• **Work instructions**: Could you gather each line of the material below that contains the word "longitude" and copy those lines out?

** Begin Available records **

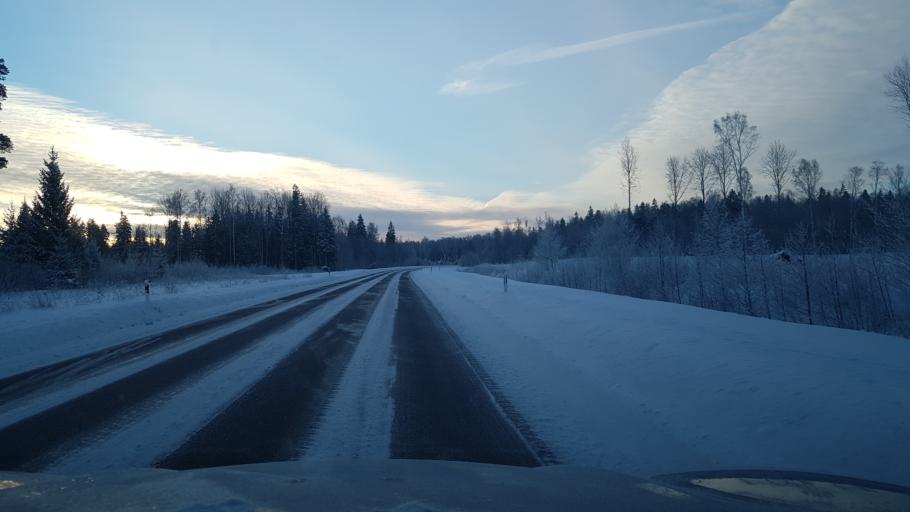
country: EE
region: Ida-Virumaa
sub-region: Johvi vald
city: Johvi
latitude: 59.3545
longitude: 27.4660
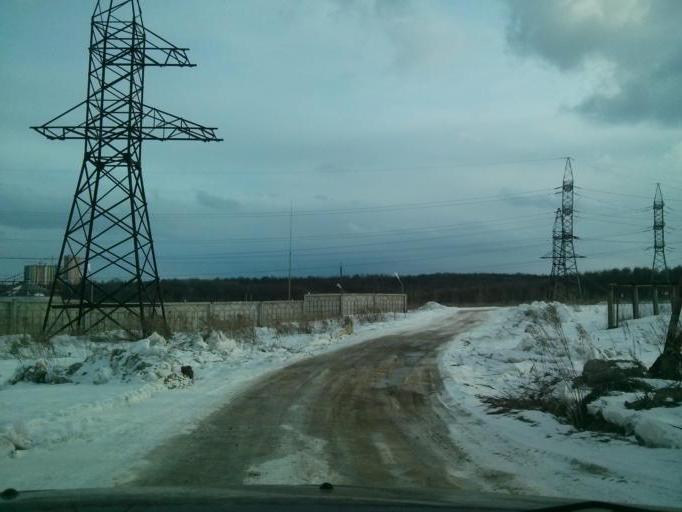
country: RU
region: Nizjnij Novgorod
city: Afonino
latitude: 56.2645
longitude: 44.0312
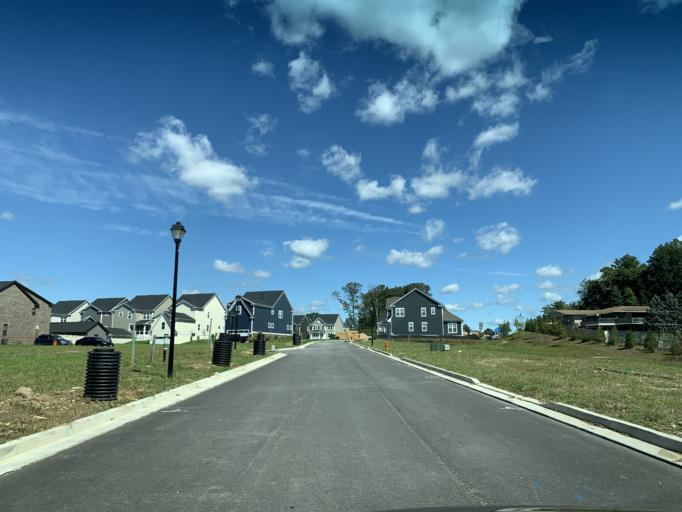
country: US
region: Maryland
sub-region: Baltimore County
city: Bowleys Quarters
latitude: 39.3579
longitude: -76.3998
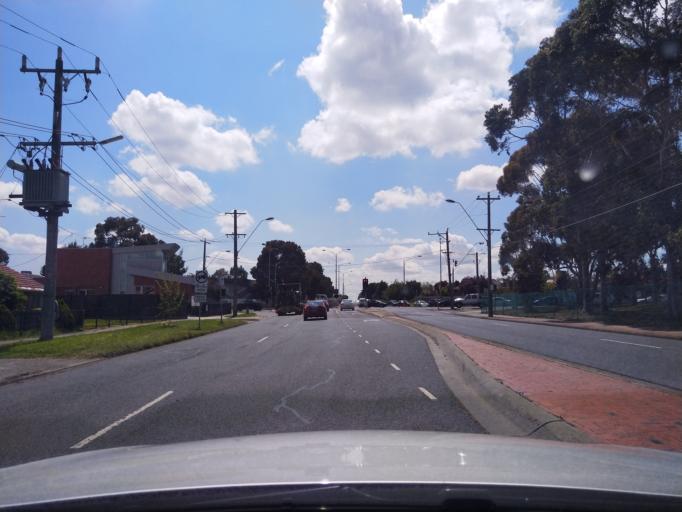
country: AU
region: Victoria
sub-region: Banyule
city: Bellfield
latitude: -37.7520
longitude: 145.0459
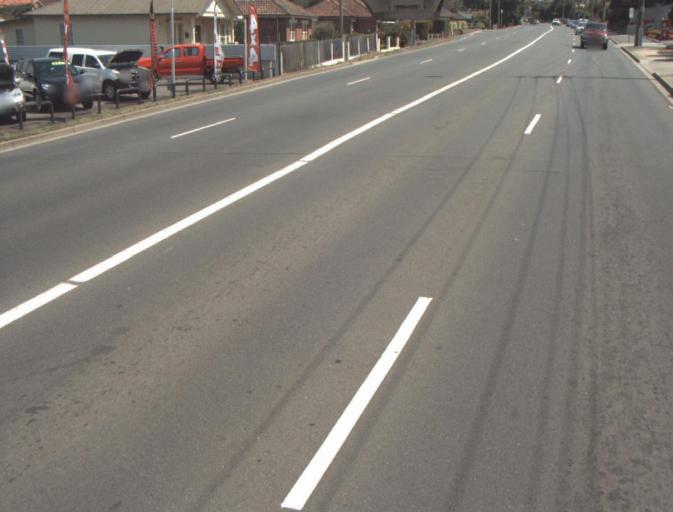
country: AU
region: Tasmania
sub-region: Launceston
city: East Launceston
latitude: -41.4644
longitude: 147.1586
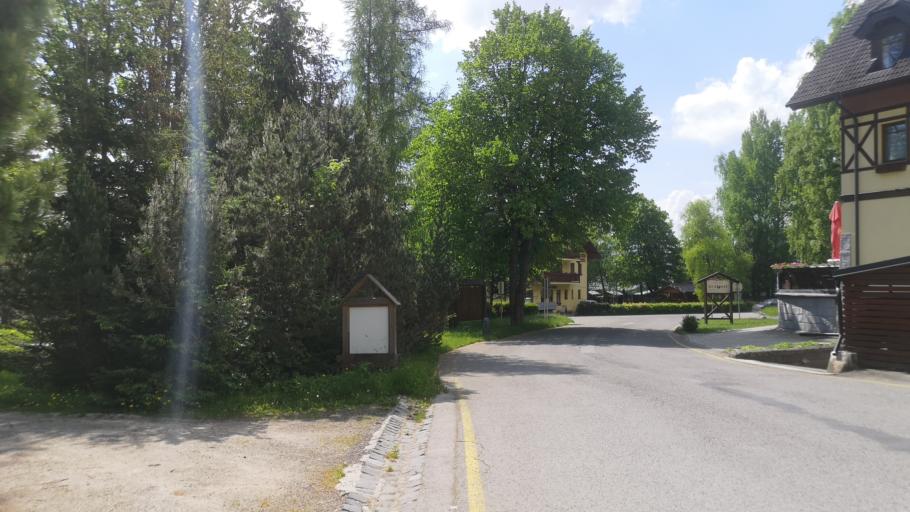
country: SK
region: Presovsky
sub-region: Okres Poprad
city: Nova Lesna
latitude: 49.1662
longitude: 20.2782
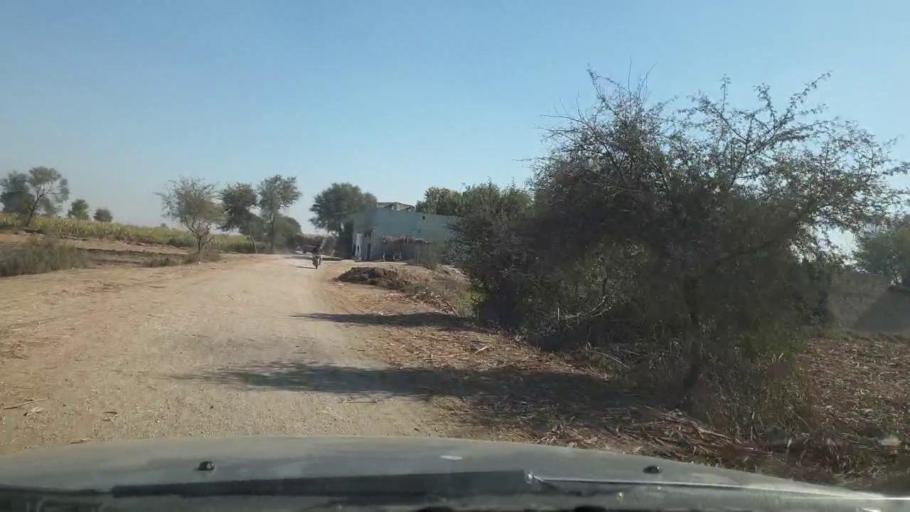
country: PK
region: Sindh
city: Ghotki
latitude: 28.0296
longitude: 69.2124
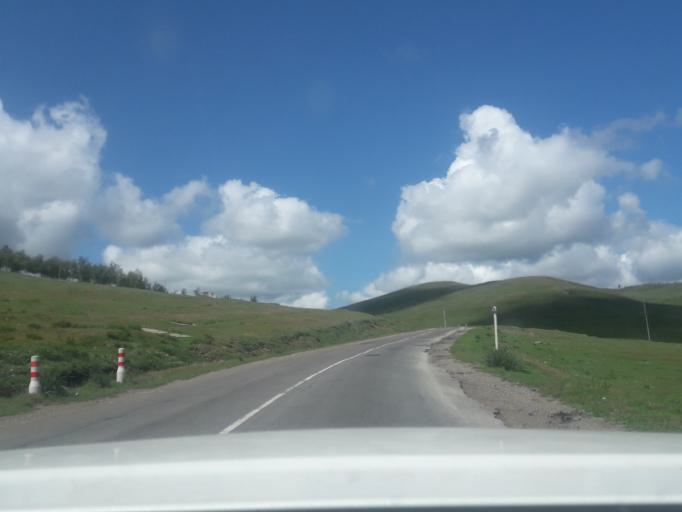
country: MN
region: Central Aimak
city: Ihsueuej
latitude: 48.1260
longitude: 106.4328
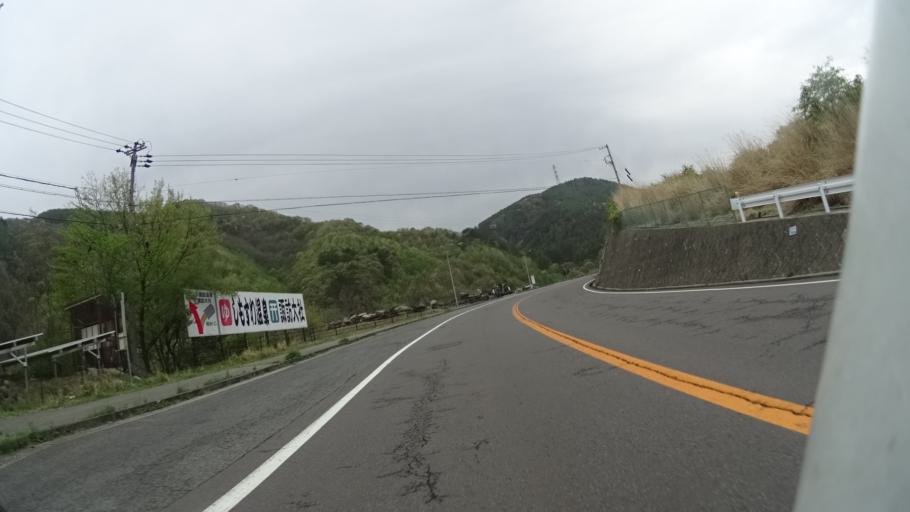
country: JP
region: Nagano
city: Suwa
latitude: 36.1189
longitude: 138.1018
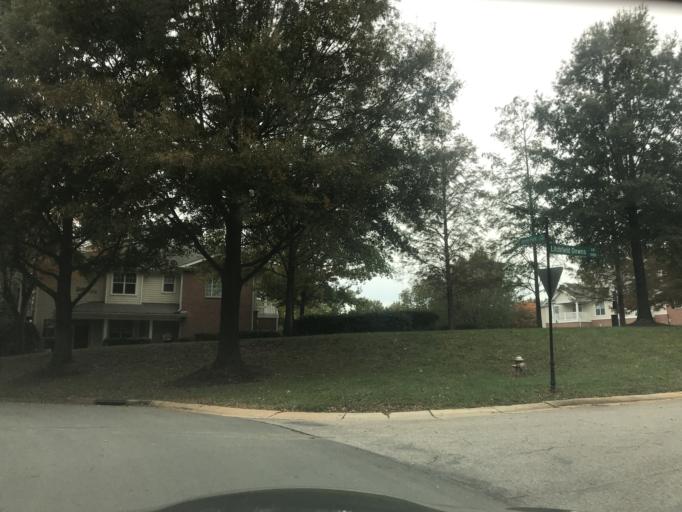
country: US
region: North Carolina
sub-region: Wake County
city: West Raleigh
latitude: 35.8455
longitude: -78.6695
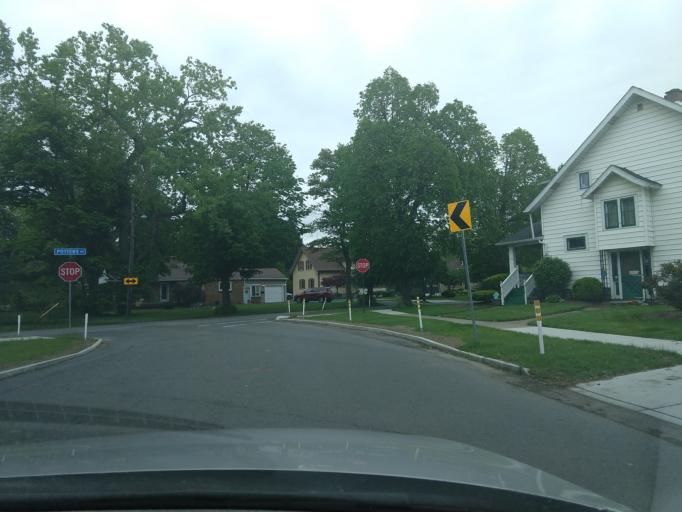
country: US
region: New York
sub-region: Erie County
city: West Seneca
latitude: 42.8423
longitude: -78.8057
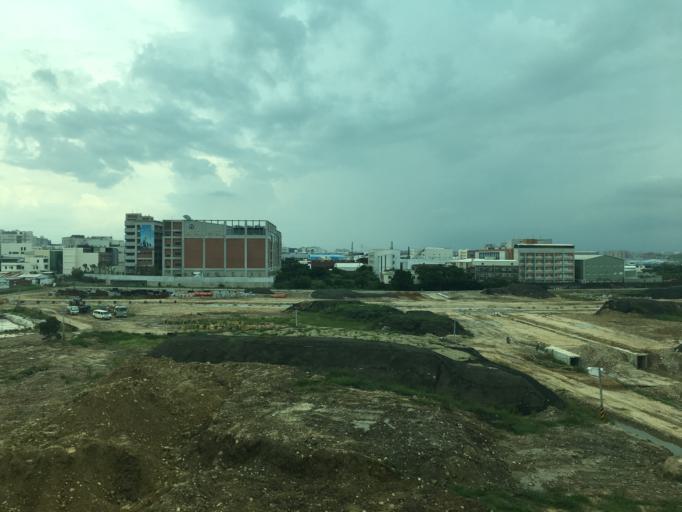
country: TW
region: Taiwan
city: Taoyuan City
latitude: 25.0808
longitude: 121.2836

** End Available records **

• **Completed task**:
longitude: 27.4660
longitude: 44.0312
longitude: -76.3998
longitude: 145.0459
longitude: 147.1586
longitude: 20.2782
longitude: 69.2124
longitude: 106.4328
longitude: 138.1018
longitude: -78.6695
longitude: -78.8057
longitude: 121.2836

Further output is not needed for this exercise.